The savings account is considered a safe and risk-free instrument with assured interest.
Any interest earned up to INR 10,000 on the savings account is tax-free under Section 80TTA of the Income Tax Act 1961.
FD vs savings account based on various parameters
1. Meaning
A fixed deposit account is a one-time investment where the account holder deposits a fixed amount for a fixed tenure.
The account holder can withdraw the money when the term is complete whereas the savings account allows the account holder to deposit and withdraw money at any time.
2. Rate of interest
In terms of rate of interest, FDs are much better than savings account because the interest rates offered on FDs ranges between 5% to 7.5% or sometimes more, whereas the interest on savings account varies between 2% to 4%.
3. Considerations for senior citizens
FDs are better than savings account for senior citizens as the interest on fixed deposit account is 0.50% – 1% more than common citizens in banks.
This is not the case in a savings account where the interest rates remain the same for every citizen.
4. Tenure
The tenure of a bank FD ranges from 7 days to 10 years where individuals can invest in multiple FD accounts with different tenures over the years.
The savings account does not have a fixed tenure and remains open for a lifetime
Additional read: Debt mutual fund vs FD
5. Interest payout
Account holders have the option of opening cumulative FDs where the total interest earnings are offered at the end of the maturity period and non-cumulative FDs where the interest amount is offered as monthly, half-yearly, quarterly, or yearly payouts.
There is no such option on the savings account.
6. Saving instrument
The money in the FDs is locked for a specific tenure and the account holder cannot withdraw or use it until the date of maturity.

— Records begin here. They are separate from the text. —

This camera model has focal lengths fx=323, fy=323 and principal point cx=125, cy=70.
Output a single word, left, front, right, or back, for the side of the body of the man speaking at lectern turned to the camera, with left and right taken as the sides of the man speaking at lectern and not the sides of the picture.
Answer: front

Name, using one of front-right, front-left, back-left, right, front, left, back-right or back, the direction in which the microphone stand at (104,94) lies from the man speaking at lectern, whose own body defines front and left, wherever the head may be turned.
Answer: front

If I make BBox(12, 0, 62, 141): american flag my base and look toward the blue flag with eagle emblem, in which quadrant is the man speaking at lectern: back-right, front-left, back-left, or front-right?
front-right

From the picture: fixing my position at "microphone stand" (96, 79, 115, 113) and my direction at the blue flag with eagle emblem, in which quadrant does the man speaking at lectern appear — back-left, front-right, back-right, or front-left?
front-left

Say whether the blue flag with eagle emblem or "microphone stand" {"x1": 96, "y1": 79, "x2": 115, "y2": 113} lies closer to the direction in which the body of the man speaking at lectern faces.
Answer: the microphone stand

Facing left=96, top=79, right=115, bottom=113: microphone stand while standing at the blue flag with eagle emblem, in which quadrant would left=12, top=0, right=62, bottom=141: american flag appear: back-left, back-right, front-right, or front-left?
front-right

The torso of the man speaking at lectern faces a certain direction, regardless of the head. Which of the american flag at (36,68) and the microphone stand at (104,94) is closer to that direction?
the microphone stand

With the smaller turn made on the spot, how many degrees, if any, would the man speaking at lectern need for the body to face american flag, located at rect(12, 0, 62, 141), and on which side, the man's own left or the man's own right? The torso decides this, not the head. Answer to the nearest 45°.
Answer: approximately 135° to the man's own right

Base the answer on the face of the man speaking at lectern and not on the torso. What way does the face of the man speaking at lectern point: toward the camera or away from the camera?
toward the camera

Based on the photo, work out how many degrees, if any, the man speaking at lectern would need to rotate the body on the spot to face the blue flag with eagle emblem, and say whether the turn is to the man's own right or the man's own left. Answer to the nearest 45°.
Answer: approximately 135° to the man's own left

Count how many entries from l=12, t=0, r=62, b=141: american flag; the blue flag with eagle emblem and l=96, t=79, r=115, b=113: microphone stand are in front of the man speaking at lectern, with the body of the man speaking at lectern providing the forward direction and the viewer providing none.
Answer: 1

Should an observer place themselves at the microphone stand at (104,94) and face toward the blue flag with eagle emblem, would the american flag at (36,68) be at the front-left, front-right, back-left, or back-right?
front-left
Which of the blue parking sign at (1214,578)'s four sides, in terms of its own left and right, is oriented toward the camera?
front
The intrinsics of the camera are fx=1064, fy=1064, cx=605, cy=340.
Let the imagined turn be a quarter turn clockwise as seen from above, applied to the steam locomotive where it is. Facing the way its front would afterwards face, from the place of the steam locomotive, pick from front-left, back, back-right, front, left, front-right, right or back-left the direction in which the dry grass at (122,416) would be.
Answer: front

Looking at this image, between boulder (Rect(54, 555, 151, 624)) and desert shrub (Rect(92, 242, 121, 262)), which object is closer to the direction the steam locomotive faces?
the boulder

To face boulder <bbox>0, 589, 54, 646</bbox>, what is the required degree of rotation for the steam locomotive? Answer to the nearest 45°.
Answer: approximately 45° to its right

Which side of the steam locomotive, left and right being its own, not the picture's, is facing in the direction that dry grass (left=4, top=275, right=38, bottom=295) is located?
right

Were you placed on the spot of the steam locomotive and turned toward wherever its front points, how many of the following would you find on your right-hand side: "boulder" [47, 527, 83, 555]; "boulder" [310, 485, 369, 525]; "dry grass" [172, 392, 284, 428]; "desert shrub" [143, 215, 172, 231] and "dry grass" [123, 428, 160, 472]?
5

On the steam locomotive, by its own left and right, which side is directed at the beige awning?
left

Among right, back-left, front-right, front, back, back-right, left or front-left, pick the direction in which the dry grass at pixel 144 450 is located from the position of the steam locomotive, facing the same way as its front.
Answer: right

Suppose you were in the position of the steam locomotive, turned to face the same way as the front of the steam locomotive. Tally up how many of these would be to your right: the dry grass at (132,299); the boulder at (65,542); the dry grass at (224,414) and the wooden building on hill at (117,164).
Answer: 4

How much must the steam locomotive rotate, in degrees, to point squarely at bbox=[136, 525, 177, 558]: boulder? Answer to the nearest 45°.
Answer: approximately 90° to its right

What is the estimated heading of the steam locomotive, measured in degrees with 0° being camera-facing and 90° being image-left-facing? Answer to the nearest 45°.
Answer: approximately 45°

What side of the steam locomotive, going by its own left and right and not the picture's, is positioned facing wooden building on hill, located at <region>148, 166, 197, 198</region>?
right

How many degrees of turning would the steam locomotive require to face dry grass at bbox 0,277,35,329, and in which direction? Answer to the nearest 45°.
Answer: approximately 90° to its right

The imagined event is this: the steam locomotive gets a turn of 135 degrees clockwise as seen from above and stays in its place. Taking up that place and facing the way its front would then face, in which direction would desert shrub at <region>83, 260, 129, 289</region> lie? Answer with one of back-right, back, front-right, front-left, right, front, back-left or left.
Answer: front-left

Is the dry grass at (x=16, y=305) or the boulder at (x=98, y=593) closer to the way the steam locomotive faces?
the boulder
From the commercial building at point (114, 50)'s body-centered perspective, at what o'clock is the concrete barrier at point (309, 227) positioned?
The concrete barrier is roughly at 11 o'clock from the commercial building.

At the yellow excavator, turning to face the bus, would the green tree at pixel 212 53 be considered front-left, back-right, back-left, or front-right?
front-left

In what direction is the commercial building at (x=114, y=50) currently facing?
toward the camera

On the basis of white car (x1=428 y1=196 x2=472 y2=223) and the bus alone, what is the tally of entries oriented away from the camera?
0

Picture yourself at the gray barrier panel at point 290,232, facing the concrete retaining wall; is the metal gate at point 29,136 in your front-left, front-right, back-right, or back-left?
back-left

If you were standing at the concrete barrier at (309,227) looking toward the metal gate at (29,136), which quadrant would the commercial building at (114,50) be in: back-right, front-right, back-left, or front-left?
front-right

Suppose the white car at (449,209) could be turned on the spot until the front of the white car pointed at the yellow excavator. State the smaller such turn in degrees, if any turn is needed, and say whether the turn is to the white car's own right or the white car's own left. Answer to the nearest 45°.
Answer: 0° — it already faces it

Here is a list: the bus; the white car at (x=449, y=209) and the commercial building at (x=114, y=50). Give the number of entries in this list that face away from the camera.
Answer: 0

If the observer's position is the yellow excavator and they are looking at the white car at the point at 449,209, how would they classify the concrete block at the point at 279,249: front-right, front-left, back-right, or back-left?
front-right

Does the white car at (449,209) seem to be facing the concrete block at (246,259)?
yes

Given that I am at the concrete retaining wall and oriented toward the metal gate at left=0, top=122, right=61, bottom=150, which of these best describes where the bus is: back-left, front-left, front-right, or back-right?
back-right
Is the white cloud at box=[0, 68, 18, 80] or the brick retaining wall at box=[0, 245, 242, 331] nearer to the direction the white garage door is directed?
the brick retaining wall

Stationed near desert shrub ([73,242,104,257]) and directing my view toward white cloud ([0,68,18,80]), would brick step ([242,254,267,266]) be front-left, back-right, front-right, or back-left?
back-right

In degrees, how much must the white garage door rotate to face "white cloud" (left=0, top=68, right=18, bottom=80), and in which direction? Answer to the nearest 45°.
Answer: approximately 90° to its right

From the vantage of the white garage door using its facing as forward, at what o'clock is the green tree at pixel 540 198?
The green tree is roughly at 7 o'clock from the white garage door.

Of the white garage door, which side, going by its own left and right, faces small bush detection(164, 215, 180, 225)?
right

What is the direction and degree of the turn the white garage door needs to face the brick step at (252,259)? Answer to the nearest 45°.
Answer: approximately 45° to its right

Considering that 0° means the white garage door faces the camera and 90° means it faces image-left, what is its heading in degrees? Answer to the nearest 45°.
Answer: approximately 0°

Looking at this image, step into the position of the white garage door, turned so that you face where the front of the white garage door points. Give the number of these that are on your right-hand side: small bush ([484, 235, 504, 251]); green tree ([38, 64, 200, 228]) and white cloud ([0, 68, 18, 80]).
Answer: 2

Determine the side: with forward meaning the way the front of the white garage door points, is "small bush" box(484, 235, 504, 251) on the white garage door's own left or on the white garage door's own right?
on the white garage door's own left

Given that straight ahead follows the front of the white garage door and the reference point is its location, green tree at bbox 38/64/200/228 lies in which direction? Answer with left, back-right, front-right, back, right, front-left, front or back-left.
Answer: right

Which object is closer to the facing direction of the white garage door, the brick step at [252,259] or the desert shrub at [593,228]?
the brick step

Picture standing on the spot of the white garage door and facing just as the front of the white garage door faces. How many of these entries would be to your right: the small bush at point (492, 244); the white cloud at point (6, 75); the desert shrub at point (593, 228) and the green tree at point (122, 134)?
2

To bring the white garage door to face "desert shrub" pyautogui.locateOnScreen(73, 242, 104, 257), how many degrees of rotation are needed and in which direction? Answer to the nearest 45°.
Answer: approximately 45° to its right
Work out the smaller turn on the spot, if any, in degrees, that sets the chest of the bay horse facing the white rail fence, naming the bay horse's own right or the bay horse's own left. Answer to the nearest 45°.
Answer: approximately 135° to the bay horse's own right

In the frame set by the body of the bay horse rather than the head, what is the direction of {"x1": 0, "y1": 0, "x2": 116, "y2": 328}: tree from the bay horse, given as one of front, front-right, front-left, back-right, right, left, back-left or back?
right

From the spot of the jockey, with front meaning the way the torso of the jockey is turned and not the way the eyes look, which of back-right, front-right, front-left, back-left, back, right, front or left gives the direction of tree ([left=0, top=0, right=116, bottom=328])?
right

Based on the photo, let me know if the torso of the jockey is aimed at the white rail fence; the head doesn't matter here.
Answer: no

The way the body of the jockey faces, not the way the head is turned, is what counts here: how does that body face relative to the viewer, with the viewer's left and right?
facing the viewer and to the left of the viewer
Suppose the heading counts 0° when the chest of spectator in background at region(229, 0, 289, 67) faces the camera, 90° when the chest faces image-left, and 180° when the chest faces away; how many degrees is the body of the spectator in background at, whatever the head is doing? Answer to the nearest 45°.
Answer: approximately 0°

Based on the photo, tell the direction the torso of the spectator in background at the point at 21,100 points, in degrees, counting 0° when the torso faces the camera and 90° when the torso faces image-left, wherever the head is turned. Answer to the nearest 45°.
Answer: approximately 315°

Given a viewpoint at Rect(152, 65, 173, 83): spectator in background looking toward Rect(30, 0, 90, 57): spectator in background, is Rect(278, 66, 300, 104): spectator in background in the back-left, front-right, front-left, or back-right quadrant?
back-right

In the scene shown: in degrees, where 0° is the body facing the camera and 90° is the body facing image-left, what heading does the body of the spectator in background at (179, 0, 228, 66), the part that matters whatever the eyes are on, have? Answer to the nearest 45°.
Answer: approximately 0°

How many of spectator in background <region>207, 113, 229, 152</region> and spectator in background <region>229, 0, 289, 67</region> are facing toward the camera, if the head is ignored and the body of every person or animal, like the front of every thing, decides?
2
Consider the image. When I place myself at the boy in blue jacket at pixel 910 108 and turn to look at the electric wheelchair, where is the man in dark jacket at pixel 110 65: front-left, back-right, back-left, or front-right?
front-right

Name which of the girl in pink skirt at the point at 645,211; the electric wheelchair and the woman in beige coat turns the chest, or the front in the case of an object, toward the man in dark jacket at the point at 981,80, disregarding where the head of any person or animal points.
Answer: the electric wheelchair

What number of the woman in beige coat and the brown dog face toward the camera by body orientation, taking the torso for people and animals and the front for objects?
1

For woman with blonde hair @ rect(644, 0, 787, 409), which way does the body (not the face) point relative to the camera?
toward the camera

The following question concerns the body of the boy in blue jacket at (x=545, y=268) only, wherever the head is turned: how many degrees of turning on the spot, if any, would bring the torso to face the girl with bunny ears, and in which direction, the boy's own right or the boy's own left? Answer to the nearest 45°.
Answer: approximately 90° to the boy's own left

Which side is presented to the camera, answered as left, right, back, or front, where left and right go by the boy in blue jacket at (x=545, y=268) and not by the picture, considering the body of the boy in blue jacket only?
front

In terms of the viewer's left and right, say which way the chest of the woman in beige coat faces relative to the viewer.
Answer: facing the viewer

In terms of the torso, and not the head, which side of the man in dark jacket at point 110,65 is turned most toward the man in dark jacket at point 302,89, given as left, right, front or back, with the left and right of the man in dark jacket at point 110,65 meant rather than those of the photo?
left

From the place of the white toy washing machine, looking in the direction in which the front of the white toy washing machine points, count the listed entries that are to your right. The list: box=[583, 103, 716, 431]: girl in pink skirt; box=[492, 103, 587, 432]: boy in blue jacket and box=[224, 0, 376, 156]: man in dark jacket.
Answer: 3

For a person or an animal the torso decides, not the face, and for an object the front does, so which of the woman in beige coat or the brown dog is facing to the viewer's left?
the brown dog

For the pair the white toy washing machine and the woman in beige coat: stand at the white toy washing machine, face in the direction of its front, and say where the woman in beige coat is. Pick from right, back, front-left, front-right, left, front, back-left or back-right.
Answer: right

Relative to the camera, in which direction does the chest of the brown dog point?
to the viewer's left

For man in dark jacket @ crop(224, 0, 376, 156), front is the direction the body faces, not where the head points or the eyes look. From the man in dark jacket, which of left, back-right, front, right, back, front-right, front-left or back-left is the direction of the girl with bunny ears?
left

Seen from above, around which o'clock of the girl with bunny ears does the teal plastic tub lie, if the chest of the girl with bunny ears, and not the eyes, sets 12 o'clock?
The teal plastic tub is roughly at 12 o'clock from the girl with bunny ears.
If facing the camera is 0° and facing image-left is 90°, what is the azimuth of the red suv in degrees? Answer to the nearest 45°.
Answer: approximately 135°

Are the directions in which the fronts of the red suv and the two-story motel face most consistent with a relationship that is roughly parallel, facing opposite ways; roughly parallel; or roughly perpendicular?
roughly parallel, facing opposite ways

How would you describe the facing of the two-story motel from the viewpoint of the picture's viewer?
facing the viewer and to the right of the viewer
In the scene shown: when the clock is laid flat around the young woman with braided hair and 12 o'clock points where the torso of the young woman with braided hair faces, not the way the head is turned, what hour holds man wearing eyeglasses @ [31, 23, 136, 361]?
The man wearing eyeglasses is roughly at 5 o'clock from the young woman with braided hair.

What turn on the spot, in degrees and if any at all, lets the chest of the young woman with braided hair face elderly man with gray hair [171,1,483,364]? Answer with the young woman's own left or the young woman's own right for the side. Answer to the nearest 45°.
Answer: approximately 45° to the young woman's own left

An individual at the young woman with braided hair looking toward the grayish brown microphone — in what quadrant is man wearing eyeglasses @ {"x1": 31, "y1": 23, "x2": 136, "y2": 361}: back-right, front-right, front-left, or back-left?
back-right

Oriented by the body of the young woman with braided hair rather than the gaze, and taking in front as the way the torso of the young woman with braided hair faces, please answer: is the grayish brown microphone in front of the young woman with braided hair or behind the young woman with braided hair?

The FDs act as safe investment options that helps the investor to save more as the compound interest is added to the principal amount to create more wealth over time.
The savings account on, the other hand, allows withdrawal of funds anytime and anywhere which can lead to excessive spending and thus is not considered an apt savings instrument.
7. Partial or premature withdrawal
Bank FDs provide the investors with an option of withdrawing the invested amount partially or prematurely before the maturity date after paying a penalty between 1% to 2%.
Account holders can withdraw from their savings account anywhere and anytime without any penalty. They are just required to maintain a minimum balance in their account.
8. Financial goals
FDs are used for investing and reinvesting to achieve long-term financial goals as it offers better interest rates. A savings account does not have any such option.
9. Loan and overdraft
Bank FDs act as collateral and investors can apply for a loan or overdraft against the FDs to meet financial emergencies. There is no need to withdraw from the FD prematurely and suffer financial loss.
The loan and overdraft both have a lower rate of interest and can be repaid in installments or as a lump sum amount.
There is no such option with a savings account, hence in the FDs vs savings account debate, FDs are better than savings accounts based on this parameter.
10. Tax rebate
Investors who invest in regular FDs are not eligible for any tax benefits but investment in 5-year or more tax-saving FDs is eligible for tax deductions up to 1.5 lakhs.
Interest earned on the savings account is tax-free till INR 10,000 and beyond the limit is taxable.
11. Building a credit history
Individuals can take out a loan for short-term against the FD and repay it within time to build a credit history. Savings account holders do not have this option.
Conclusion
In the debate, ‘FD vs savings account: which is better?’ let us say that both accounts have their pros and cons. A savings account is a necessity to meet daily essentials, whereas an FD is a safe investing instrument for conservative investors.
It ultimately depends upon the individual and his purpose in opening that account.